** Data records follows **
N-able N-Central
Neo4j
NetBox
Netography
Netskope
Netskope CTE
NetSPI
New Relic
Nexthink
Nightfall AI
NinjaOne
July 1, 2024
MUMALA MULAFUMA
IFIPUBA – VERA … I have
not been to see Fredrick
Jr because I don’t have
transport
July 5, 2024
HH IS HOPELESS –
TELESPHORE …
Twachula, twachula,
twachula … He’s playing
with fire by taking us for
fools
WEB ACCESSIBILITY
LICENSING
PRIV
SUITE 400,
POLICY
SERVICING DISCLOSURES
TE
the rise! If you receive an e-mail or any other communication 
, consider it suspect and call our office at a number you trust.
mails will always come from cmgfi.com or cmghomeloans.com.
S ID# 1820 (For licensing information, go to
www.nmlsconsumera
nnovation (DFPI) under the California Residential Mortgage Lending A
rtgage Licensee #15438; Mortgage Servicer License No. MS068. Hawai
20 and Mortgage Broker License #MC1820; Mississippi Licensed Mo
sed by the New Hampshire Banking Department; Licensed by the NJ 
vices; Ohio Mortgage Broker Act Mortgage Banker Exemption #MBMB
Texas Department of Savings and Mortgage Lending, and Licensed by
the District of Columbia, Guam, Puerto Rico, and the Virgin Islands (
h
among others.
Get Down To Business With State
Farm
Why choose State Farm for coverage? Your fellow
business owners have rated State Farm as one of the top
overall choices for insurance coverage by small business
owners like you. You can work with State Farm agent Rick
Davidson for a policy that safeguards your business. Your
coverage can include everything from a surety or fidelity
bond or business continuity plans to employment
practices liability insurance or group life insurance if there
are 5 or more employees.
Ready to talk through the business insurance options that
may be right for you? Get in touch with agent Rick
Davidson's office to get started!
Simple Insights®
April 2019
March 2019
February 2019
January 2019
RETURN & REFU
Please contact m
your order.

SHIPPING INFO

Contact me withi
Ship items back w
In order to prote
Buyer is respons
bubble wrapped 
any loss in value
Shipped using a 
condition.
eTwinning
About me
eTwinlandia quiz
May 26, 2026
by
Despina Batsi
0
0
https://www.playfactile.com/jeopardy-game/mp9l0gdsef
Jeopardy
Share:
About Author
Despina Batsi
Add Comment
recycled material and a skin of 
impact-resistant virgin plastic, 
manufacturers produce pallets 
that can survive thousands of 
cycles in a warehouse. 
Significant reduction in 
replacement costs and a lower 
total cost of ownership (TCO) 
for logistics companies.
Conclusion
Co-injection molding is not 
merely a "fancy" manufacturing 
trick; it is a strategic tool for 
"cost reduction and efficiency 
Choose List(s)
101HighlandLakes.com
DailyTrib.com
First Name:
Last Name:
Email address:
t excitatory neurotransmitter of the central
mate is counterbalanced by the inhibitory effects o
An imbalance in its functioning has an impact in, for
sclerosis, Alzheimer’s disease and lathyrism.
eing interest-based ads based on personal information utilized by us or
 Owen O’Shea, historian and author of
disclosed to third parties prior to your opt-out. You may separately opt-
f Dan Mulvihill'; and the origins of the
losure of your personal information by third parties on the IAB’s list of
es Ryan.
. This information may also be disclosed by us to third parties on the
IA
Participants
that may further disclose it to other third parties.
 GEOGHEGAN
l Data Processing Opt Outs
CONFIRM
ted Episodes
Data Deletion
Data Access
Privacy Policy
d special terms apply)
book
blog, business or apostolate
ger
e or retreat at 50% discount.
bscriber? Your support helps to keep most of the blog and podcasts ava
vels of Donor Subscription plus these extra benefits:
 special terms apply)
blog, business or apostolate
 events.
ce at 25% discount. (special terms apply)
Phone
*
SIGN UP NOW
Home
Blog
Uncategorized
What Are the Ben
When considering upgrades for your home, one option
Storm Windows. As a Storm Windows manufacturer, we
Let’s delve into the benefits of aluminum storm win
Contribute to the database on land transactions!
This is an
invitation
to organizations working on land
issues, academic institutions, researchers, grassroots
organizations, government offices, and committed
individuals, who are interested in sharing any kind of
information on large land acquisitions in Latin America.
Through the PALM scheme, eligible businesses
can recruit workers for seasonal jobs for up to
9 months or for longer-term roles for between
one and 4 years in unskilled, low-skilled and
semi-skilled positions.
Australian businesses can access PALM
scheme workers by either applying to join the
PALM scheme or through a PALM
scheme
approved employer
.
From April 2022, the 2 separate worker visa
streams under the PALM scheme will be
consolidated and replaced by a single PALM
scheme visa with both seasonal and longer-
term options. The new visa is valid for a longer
** End of Data records **
> [Task brief]: Please report all lines in the entries where "agent" appears.

> [Response]:
owners like you. You can work with State Farm agent Rick
may be right for you? Get in touch with agent Rick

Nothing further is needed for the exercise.